#### [Task requirements]
The listing is to be returned word for word, without its images.

#### [Data block]
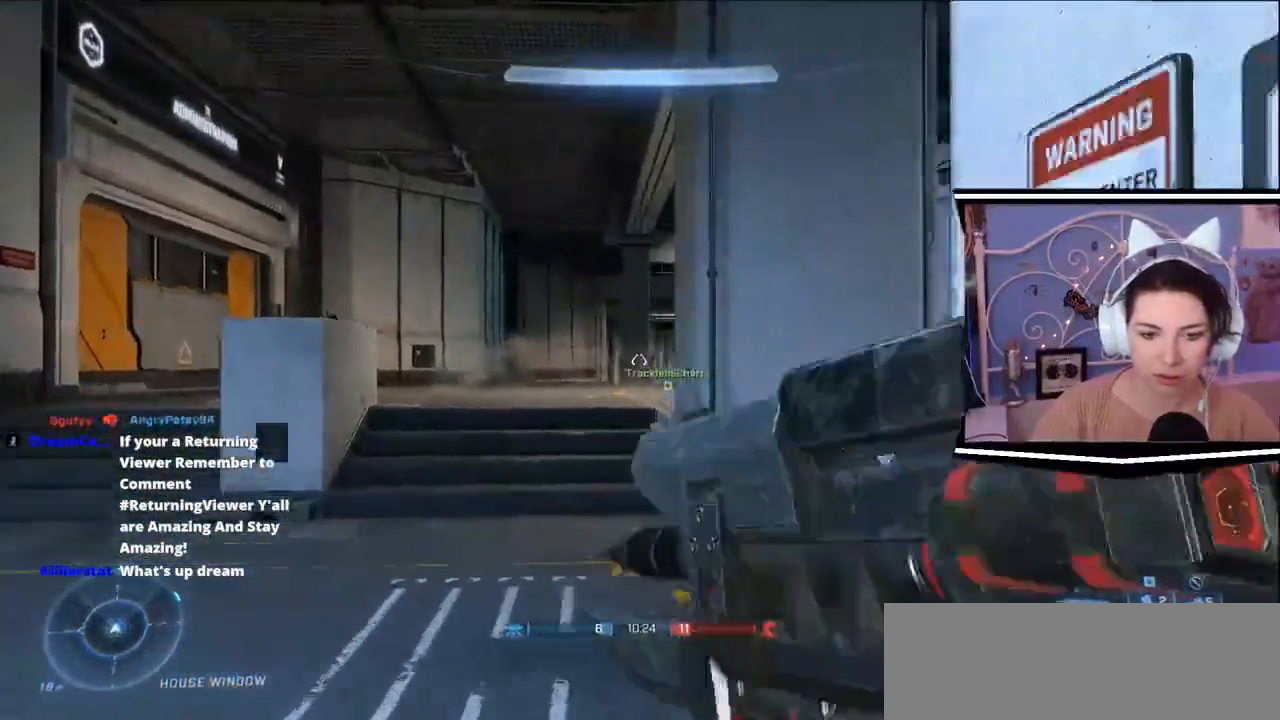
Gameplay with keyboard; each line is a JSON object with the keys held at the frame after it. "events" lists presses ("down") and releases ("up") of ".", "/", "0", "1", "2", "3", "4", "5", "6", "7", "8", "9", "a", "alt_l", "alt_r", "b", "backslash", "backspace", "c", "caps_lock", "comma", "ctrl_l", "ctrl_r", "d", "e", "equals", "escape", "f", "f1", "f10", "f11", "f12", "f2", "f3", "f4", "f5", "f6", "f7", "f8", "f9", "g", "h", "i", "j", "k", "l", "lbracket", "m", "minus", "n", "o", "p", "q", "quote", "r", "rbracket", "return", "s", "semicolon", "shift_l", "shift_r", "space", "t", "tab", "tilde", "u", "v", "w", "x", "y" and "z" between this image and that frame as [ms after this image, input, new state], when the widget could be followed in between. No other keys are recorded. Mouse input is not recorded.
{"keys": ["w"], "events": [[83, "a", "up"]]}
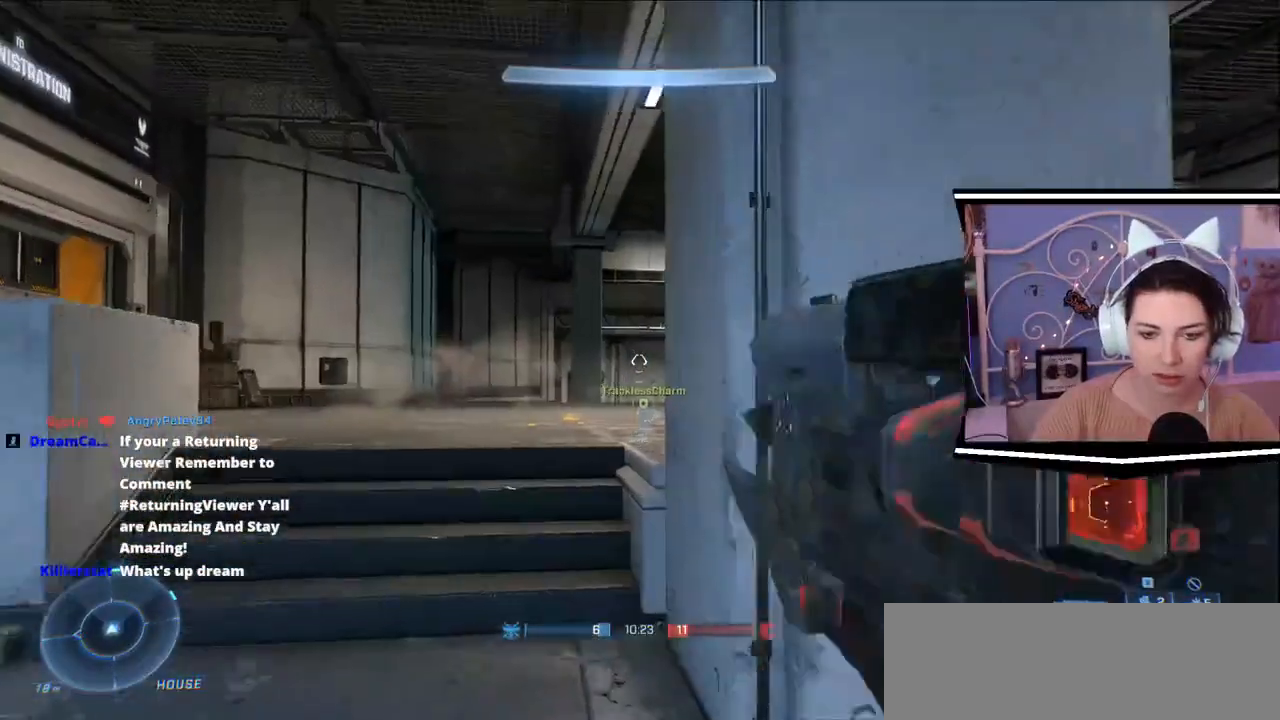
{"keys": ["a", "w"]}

#### [Answer box]
Gameplay with keyboard; each line is a JSON object with the keys held at the frame after it. "events" lists presses ("down") and releases ("up") of ".", "/", "0", "1", "2", "3", "4", "5", "6", "7", "8", "9", "a", "alt_l", "alt_r", "b", "backslash", "backspace", "c", "caps_lock", "comma", "ctrl_l", "ctrl_r", "d", "e", "equals", "escape", "f", "f1", "f10", "f11", "f12", "f2", "f3", "f4", "f5", "f6", "f7", "f8", "f9", "g", "h", "i", "j", "k", "l", "lbracket", "m", "minus", "n", "o", "p", "q", "quote", "r", "rbracket", "return", "s", "semicolon", "shift_l", "shift_r", "space", "t", "tab", "tilde", "u", "v", "w", "x", "y" and "z" between this image and that frame as [ms after this image, input, new state], when the widget could be followed in between. No other keys are recorded. Mouse input is not recorded.
{"keys": ["w"], "events": [[83, "a", "up"]]}
{"keys": ["a", "w"]}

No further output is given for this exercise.